Visiting in Her Royal Highness’ capacity as Colonel-in-Chief of the Royal Army Veterinary Corps, the Princess was received by the Commanding Officer, Lieutenant Colonel Kay Hanson and the Regimental Sergeant Major Craig Woodall.
During the visit the Princess Royal was briefed on the regiment's accomplishments, its future plans and its ongoing deployments and training.
Her Royal Highness met soldiers and their families and presented Long Service and Good Conduct medals to four soldiers: Staff Sergeant Craig Bambro, Lance Corporal Ceri Jones, Captain David Sables and Sergeant Andrew Miles. The medal is awarded to soldiers who have served for 15 years with an exemplary service record.
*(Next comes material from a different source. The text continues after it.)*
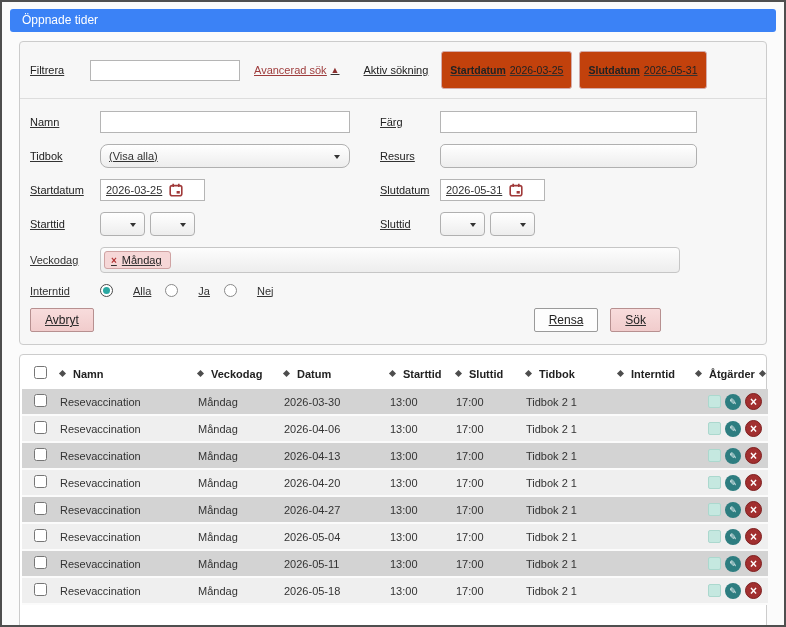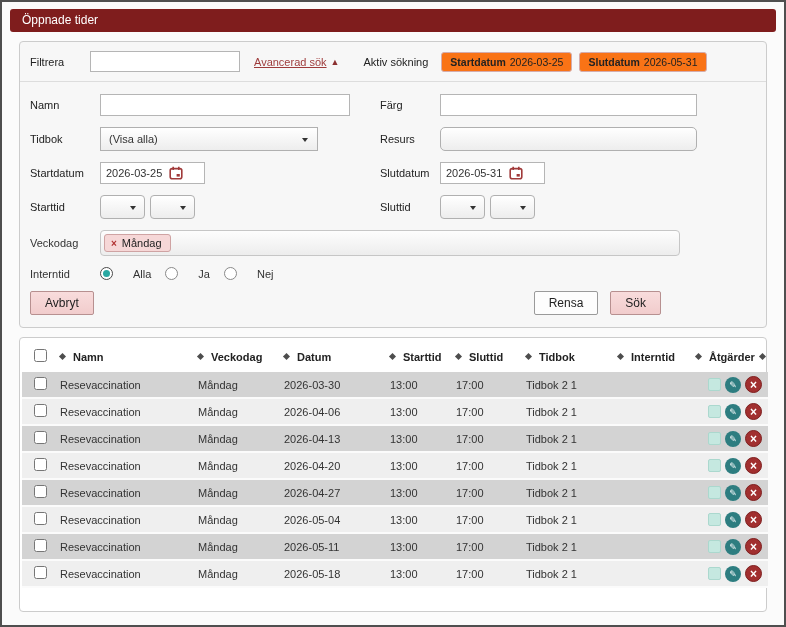"Öppnade tider" .titlebar { background: #7f1d1d -> #3b82f6 }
There to watch Sergeant Miles receive his medal was his wife Jenna who also serves in the Royal Veterinary Corps. He said: “It was a true honour and privilege to receive the honour from Her Royal Highness. Not many people have the opportunity to have a member of the Royal family present you with an award.
The Military Working Dog Regiment is a hybrid unit of around 350 personnel. It provides the only deployable military working dog and veterinary capability within the whole of the British Army.
Based in North Luffenham, Rutland, the dogs and their handlers deliver vital detect and protect capabilities for troops on the ground.
The Regiment’s Reserve Squadron, 101 Military Working Dog Squadron, was introduced in 2015. Reservists joining the Squadron are trained as Protection Military Work Dog Handlers who look after the security and safety of military assets and bases.
Lance Corporal Linsey Furness (42) is one such reservist. A self-employed hairdresser, she joined the Regiment at the age of 38 because she needed a challenge. Speaking about the royal visit she said: “It’s been an honour and a privilege to meet Her Royal Highness.”
The Princess Royal’s final task prior to departure was to cut the Regimental birthday cake. Her Royal Highness was then presented a bouquet of flowers by the Commanding Officer’s children George and Jack and Gracie, the daughter of Major Emma Jude who commands 105 Military Work Dog Squadron.
Commanding Officer Lieutenant Colonel Kay Hanson said: "A visit by our Colonel in Chief is always very special and I am sure the memory will stay with us all for a long time. The Princess Royal took a great interest in all we had to say, and it gave her the opportunity to hear first-hand from our soldiers about their role supporting exercises and operations around the world as well as the everyday life back here in Rutland.”